_SOURCE DATA_
▼▼▼

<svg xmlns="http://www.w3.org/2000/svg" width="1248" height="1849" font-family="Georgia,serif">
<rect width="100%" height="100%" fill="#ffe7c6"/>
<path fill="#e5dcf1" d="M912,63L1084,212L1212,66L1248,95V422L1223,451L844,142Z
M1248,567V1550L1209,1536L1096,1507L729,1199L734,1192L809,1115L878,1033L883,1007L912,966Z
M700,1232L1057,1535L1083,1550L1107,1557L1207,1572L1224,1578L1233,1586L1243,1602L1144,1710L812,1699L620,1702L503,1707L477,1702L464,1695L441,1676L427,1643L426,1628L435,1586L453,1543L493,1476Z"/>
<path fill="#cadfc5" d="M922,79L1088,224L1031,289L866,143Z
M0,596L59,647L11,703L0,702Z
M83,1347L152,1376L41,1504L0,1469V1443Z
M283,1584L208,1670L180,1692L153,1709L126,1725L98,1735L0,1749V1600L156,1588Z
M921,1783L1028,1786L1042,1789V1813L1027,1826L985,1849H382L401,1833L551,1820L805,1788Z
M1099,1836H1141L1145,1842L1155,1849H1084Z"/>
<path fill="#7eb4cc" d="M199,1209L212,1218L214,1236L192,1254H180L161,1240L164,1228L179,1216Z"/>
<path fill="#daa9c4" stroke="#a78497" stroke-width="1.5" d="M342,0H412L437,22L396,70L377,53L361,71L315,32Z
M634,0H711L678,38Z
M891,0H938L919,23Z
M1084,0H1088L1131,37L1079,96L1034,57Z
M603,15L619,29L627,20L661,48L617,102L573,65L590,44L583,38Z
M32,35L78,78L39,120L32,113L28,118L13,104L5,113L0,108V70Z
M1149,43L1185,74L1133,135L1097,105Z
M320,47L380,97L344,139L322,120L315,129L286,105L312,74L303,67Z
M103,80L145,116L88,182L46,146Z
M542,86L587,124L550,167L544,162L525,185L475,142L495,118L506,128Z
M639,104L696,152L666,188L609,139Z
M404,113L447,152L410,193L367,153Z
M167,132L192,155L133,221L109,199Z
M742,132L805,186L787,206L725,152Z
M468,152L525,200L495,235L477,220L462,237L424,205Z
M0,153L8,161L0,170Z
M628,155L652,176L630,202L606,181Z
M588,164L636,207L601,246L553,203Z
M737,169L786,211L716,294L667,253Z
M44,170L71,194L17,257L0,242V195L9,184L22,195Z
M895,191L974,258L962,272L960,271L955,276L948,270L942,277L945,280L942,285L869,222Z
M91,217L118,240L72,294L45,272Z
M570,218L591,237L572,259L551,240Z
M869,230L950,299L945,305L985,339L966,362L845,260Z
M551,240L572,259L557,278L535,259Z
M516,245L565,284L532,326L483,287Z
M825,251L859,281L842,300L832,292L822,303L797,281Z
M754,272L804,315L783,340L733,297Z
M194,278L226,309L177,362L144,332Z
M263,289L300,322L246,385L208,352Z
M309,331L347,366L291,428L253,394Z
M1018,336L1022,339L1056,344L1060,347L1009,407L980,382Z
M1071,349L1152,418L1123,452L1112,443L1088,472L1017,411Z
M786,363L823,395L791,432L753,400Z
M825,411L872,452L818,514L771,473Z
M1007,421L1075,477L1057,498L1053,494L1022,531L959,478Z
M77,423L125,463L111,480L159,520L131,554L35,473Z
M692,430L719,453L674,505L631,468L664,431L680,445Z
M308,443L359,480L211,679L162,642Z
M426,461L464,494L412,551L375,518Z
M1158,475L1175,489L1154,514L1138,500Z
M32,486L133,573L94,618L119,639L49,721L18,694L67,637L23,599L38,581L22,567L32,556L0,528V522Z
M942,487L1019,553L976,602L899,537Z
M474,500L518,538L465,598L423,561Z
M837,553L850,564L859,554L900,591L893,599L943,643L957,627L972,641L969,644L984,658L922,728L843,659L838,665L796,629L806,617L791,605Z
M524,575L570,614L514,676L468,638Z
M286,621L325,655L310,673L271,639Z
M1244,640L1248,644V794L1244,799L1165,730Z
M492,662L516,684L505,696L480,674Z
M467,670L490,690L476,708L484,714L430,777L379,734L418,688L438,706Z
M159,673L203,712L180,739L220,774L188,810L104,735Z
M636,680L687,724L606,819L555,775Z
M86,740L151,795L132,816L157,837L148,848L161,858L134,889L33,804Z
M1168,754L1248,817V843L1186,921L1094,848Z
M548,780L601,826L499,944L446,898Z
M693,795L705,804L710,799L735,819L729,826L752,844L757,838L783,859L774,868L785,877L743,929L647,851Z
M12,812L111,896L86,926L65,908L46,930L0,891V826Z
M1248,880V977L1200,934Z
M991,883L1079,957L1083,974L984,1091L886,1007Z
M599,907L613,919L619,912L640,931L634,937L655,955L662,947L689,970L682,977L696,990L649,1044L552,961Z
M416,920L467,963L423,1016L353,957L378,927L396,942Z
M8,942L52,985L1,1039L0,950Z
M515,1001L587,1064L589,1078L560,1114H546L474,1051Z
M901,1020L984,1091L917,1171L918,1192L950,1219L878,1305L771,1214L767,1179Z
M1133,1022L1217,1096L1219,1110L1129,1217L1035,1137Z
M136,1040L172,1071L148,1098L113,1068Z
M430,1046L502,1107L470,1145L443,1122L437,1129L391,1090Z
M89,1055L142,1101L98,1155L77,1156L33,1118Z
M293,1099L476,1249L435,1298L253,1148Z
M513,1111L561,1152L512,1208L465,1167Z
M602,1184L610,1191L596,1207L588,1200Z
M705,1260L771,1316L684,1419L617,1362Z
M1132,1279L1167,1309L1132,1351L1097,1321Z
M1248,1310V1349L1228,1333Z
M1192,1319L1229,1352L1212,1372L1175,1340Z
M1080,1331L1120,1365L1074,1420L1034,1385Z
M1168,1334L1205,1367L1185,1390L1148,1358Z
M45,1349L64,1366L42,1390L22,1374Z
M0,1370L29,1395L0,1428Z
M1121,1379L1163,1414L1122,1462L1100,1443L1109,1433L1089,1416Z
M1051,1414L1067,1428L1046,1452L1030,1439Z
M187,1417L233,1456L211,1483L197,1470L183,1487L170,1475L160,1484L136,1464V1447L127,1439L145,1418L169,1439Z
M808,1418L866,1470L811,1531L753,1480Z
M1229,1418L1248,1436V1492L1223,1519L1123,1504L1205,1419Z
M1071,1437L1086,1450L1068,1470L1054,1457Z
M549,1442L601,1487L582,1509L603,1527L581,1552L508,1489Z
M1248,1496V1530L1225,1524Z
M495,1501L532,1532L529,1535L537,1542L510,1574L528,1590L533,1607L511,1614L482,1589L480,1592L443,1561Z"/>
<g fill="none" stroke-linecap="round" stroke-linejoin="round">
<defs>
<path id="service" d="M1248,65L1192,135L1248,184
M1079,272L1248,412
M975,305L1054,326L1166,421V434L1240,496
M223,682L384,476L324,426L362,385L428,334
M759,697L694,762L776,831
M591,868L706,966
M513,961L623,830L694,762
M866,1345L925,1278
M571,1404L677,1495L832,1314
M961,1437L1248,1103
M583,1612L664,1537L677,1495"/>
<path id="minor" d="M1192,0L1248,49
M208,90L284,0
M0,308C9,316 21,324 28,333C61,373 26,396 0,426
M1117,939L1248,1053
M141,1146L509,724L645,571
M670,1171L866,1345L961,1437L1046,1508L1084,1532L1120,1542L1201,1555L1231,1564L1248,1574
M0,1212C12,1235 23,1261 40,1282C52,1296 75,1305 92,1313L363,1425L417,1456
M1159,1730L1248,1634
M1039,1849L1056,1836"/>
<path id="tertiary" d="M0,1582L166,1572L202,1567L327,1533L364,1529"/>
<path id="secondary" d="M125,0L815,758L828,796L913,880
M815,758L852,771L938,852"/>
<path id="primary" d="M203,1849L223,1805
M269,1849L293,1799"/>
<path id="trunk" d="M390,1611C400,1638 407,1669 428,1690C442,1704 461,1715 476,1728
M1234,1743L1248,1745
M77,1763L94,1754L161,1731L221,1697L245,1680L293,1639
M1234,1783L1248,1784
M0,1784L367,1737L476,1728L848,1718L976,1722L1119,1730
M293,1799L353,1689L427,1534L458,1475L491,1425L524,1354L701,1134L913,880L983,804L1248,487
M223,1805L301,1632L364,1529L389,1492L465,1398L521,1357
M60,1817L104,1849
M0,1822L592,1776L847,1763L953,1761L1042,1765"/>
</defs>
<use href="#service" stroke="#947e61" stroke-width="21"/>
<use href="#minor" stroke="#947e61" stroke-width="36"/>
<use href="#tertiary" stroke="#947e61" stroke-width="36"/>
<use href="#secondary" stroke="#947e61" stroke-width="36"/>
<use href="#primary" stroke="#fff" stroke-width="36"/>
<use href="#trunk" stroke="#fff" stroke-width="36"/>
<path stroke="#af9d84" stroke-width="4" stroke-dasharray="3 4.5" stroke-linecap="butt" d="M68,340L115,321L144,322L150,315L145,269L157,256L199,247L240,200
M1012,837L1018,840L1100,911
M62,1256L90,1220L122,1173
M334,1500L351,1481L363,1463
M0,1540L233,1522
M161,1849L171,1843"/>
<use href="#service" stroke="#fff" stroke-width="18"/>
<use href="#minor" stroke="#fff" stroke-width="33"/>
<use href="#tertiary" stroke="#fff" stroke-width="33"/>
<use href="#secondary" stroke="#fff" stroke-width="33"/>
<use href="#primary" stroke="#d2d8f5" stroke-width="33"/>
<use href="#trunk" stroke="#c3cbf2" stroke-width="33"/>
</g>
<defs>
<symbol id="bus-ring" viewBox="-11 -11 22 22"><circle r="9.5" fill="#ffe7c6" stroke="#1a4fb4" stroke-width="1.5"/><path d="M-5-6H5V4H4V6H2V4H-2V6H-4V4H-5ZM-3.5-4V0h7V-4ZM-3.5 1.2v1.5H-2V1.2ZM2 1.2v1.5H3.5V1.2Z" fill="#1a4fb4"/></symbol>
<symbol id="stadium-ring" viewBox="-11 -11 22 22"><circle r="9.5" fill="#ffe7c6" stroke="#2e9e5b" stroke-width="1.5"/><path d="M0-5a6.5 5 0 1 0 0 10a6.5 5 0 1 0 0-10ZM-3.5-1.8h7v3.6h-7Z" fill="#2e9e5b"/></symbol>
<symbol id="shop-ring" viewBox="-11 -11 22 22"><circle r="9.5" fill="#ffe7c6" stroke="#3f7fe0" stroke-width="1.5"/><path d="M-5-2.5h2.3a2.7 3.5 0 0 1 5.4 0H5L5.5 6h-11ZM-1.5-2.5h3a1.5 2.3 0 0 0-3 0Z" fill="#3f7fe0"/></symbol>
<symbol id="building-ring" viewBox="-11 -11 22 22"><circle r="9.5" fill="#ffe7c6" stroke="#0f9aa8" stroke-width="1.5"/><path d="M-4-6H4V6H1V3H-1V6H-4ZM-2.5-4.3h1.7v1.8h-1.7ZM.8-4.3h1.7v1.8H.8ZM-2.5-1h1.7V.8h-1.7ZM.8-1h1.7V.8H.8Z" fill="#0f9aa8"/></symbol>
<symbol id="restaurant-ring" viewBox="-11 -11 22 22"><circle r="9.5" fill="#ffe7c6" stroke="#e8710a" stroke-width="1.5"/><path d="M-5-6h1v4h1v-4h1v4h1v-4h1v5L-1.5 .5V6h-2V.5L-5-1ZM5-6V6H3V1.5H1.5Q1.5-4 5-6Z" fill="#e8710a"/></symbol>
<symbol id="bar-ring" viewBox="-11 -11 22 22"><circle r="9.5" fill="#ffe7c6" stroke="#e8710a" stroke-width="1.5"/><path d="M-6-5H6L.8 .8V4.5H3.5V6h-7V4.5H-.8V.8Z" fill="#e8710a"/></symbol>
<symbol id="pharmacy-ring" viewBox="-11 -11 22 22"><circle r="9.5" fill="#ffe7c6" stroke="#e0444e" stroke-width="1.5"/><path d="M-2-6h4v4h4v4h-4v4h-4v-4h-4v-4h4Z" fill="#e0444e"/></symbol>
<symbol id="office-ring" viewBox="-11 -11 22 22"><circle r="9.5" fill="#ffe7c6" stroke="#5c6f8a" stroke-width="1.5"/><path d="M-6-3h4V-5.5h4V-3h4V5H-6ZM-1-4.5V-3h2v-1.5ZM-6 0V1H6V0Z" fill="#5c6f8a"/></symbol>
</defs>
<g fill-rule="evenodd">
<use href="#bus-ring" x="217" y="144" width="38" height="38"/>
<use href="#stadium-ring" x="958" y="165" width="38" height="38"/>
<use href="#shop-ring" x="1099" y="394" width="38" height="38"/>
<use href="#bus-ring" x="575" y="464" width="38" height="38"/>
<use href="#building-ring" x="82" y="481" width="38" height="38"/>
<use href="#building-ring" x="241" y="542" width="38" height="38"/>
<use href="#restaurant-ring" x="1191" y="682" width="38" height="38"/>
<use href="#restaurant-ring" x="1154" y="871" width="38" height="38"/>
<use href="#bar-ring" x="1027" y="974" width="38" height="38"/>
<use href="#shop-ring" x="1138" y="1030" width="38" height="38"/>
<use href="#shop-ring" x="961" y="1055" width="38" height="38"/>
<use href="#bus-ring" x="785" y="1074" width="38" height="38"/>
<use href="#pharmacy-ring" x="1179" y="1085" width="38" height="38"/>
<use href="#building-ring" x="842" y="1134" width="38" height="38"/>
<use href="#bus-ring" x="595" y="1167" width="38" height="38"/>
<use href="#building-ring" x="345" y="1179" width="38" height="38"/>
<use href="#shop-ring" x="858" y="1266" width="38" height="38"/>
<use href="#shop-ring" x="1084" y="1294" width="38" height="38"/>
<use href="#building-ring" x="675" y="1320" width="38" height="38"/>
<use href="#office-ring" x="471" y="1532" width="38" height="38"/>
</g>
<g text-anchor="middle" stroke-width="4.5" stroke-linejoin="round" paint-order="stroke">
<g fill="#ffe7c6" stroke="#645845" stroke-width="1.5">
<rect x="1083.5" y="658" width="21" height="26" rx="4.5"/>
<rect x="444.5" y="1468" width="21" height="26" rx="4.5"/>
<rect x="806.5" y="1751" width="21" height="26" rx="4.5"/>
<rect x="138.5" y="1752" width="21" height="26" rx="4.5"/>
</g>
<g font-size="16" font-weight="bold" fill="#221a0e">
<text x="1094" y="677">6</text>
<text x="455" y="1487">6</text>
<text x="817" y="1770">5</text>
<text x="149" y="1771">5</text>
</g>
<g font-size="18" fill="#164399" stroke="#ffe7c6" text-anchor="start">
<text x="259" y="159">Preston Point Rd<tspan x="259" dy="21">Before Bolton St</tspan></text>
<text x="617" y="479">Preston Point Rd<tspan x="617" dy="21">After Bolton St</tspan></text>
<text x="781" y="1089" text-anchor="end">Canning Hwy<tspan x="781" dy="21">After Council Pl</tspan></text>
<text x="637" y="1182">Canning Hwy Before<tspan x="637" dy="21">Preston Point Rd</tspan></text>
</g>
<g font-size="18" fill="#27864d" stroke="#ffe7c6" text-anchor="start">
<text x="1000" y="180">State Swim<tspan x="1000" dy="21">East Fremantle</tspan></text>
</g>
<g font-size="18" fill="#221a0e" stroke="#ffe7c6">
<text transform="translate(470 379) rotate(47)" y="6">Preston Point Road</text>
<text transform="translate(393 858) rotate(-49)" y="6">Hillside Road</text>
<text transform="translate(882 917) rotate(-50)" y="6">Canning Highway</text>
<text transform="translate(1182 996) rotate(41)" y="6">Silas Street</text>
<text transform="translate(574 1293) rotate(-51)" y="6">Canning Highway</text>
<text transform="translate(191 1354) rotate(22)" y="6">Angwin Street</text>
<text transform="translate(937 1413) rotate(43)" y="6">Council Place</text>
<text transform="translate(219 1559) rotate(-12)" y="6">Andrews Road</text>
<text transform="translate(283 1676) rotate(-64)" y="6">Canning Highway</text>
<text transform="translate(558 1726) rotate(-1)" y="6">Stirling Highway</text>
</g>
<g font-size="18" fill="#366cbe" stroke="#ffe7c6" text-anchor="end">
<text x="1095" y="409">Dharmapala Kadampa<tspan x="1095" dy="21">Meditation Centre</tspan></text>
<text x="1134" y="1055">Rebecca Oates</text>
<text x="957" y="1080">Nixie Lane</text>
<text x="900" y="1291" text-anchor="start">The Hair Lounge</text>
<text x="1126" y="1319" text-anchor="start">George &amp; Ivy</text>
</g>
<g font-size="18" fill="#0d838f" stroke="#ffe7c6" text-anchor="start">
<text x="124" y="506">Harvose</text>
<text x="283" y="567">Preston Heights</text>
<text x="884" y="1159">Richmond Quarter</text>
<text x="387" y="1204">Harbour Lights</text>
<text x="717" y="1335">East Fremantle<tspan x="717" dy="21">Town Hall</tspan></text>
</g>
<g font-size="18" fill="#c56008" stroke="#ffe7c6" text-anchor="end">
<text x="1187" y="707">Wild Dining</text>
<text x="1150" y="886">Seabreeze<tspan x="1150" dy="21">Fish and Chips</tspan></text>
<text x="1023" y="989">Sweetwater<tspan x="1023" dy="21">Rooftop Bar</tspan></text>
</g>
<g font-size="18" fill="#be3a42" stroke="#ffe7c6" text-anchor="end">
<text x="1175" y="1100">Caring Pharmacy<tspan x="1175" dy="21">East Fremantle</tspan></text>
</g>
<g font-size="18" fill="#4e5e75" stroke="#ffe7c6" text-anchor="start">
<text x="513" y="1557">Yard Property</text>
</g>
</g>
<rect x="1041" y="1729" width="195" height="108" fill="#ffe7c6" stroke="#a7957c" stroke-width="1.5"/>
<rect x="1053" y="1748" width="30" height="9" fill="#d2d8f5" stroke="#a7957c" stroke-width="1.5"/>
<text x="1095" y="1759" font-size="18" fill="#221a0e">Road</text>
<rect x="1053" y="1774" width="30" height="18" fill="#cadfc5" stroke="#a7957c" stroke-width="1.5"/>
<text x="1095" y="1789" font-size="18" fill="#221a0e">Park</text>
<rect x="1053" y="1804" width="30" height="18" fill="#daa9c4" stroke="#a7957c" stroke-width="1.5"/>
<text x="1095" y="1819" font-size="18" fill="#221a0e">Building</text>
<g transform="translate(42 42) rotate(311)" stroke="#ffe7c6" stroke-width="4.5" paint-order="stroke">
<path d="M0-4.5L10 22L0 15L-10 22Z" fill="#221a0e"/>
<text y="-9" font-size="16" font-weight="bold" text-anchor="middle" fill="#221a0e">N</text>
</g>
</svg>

▲▲▲

_EXERCISE DIRECTIONS_
What is the number of lines above that hold the word "round"? Answer with that number alone.

_RESPONSE AREA_
2